= ARTICLE =

The husband and me, 2/13/07.
Piedmont Point, Fort Abercrombie State Hist. Park
Note how blue the Gulf of AK is in the background.
Try to ignore all of the chins.

... and not with overpriced roses, bad chocolates, or cheesy cards either. We are going to meet up for a sushi lunch and a hike in the woods. This is love. I wouldn't have it any other way. Here is a lovely post on the meaning of true love, not the faux romantic sappy stuff. That is exactly why the husband and I are so happy- we laugh, love, sometimes fight, and always grow. Together. I am the luckiest woman in the world. I look at this picture and think, "Wow, that guy, with those kind eyes and sweet temperament. This man, in all of his hot Black Irishness, with rapier-sharp wit, who never raises his voice, who always supports the silly things I do... this man loves me." I hope you all can find the same kind of love and trust someday...

Tuesday, February 13, 2007


I didn't have a chance to run down to the LYS yesterday to take a more improved picture of Purple Pewter. However, we got a rare sunbreak today, which left me scrambling about the house to find the camera so I could take a better picture of the shawl. So, here are some slightly improved images. I think I can only blame so much of my photography issues on bad lighting... methinks I am just a shitty photographer...

= DATA PROVIDED =

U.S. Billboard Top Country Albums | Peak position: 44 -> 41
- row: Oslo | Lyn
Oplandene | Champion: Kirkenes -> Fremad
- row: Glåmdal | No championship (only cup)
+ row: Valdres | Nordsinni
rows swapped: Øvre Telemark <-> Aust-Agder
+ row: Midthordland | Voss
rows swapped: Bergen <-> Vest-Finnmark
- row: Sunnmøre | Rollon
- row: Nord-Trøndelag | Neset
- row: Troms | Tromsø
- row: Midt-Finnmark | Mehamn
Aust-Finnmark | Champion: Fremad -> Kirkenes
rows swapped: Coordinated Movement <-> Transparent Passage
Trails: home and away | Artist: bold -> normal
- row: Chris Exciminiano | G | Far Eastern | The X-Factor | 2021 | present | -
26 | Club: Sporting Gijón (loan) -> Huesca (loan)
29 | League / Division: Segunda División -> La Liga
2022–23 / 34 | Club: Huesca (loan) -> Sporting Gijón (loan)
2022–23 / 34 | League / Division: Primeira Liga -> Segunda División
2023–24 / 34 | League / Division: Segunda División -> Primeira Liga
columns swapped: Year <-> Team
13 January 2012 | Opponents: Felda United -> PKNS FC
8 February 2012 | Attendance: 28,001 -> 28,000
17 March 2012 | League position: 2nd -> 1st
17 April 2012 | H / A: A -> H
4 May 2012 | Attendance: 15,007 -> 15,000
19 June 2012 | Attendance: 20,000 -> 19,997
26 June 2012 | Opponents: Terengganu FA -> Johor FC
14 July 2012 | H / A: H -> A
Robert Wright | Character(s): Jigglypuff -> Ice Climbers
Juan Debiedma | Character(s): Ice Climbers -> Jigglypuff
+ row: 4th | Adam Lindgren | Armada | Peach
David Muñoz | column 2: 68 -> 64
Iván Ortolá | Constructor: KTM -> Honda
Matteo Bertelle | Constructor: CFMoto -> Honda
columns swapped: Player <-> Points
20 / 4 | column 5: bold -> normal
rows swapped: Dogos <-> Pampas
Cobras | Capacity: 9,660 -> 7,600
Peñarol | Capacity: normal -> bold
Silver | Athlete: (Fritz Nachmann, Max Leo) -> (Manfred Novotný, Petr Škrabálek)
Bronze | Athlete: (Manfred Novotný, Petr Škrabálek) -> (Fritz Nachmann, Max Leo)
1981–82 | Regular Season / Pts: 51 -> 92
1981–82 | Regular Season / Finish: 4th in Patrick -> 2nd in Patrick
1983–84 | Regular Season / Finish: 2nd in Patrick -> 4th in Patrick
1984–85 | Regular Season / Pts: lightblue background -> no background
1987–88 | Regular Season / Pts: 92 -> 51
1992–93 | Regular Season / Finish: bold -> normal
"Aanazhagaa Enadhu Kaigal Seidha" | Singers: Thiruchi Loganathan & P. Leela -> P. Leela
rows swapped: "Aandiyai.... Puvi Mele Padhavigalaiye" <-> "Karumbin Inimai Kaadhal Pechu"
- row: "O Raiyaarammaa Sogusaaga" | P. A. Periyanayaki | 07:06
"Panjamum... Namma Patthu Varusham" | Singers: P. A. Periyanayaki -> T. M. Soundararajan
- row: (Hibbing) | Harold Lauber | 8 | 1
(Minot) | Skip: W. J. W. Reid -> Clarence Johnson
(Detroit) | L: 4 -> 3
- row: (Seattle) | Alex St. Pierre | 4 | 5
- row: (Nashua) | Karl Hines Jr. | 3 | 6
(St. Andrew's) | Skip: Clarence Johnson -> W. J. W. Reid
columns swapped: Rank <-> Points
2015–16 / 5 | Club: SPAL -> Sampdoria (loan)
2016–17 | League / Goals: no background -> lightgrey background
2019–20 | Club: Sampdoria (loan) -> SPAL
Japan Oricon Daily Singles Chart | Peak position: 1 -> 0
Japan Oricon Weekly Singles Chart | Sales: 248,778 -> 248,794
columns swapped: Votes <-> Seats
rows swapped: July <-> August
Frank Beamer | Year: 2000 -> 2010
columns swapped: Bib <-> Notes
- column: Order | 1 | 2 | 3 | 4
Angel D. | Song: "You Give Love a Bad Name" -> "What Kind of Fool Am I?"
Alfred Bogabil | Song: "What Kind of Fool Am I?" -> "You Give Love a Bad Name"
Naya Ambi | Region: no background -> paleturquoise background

= PROBLEM TO WORK ON =
According to the blog post, what will the writer and the husband do together instead of exchanging roses, chocolates, or cards?

= RESULT FOR THIS TASK =
Meet for a sushi lunch and a hike in the woods.